Thus, the examination revealed bilateral loss of function of the auditory and vestibular analyzer, as well as a slight lesion of the chorda tympani on the left. The absence of unilateral nystagmus is explained by symmetrical damage to the vestibular analyzers of both ears, and the presence of bilateral spontaneous gaze-induced horizontal obvious and latent nystagmus is probably explained by dysfunction of the neuronal integrator due to the side effects of sedative therapy received by the patient, or contusional damage to the nystagmus centers in the brain stem.

Based on the studies, the patient was suspected of having a bilateral transverse fracture of the pyramids of the temporal bones. It is recommended to perform a repeat computed tomography scan of the temporal bones with a thickness of less than 1 mm.

On CT of the temporal bones according to the volumetric scanning program with a slice thickness of 0.67 mm: a fracture of the occipital bone with transition to the base of the skull, a fracture of the pyramids of the temporal bones with the transition of the fracture line to the system of semicircular canals and the vestibule on both sides, signs of their depressurization (gas density content in the semicircular canals on both sides) (see figure).

PROBLEM 1 ▸
According to the extract, what slice thickness was used for the volumetric CT scan of the temporal bones?
PROBLEM 2 ▸
Transcribe everything in the extract from "Thus, the examination" down to "less than 1 mm.".
PROBLEM 3 ▸
Rewrite the paragraph of the extract beginning "Based on the studies" in a single shorter sentence, keeping its main facts.
The lines after this point are separate material with no connection to the extract.

AVAILABLE DATA ▸
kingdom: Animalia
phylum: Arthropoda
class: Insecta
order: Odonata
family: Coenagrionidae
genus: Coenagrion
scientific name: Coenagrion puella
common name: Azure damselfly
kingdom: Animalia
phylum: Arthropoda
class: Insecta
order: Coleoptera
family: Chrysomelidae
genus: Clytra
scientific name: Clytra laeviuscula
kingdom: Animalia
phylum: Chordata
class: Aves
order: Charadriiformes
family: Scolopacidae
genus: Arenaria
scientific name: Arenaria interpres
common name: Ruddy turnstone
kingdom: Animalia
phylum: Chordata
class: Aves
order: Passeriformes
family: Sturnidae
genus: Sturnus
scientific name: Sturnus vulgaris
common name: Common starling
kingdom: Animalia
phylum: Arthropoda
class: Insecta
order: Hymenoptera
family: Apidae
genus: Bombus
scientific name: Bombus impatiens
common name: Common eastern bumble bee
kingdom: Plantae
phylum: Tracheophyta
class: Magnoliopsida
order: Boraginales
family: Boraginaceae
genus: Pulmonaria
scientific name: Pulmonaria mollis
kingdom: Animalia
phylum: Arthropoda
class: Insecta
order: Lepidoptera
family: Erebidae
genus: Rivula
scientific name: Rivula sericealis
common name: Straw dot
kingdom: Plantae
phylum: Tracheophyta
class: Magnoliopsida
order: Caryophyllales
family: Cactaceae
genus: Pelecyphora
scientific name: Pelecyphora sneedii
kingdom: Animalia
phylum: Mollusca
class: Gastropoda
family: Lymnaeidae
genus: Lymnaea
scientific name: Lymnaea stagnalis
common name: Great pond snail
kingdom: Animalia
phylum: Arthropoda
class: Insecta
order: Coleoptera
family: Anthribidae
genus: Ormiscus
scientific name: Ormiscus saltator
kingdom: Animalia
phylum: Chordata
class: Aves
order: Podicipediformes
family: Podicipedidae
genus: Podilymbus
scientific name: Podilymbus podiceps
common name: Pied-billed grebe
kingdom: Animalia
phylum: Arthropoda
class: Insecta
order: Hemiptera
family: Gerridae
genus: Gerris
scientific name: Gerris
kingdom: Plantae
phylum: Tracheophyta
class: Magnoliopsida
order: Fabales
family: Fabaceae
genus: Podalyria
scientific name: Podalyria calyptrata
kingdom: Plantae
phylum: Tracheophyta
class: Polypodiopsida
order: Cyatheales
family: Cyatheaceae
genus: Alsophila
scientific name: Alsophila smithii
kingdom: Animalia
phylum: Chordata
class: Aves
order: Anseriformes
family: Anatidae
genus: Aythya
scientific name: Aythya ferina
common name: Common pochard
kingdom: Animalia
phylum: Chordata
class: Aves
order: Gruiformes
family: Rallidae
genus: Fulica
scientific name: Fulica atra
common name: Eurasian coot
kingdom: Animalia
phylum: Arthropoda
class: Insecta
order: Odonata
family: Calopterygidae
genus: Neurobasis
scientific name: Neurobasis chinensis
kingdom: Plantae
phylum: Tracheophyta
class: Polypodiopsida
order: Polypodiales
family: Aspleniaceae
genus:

TASK SOLUTION 1 ▸
0.67 mm.

TASK SOLUTION 2 ▸
Thus, the examination revealed bilateral loss of function of the auditory and vestibular analyzer, as well as a slight lesion of the chorda tympani on the left. The absence of unilateral nystagmus is explained by symmetrical damage to the vestibular analyzers of both ears, and the presence of bilateral spontaneous gaze-induced horizontal obvious and latent nystagmus is probably explained by dysfunction of the neuronal integrator due to the side effects of sedative therapy received by the patient, or contusional damage to the nystagmus centers in the brain stem.

Based on the studies, the patient was suspected of having a bilateral transverse fracture of the pyramids of the temporal bones. It is recommended to perform a repeat computed tomography scan of the temporal bones with a thickness of less than 1 mm.

TASK SOLUTION 3 ▸
The patient was suspected of having a bilateral transverse fracture of the temporal bone pyramids, and a repeat CT of the temporal bones with slices thinner than 1 mm was recommended.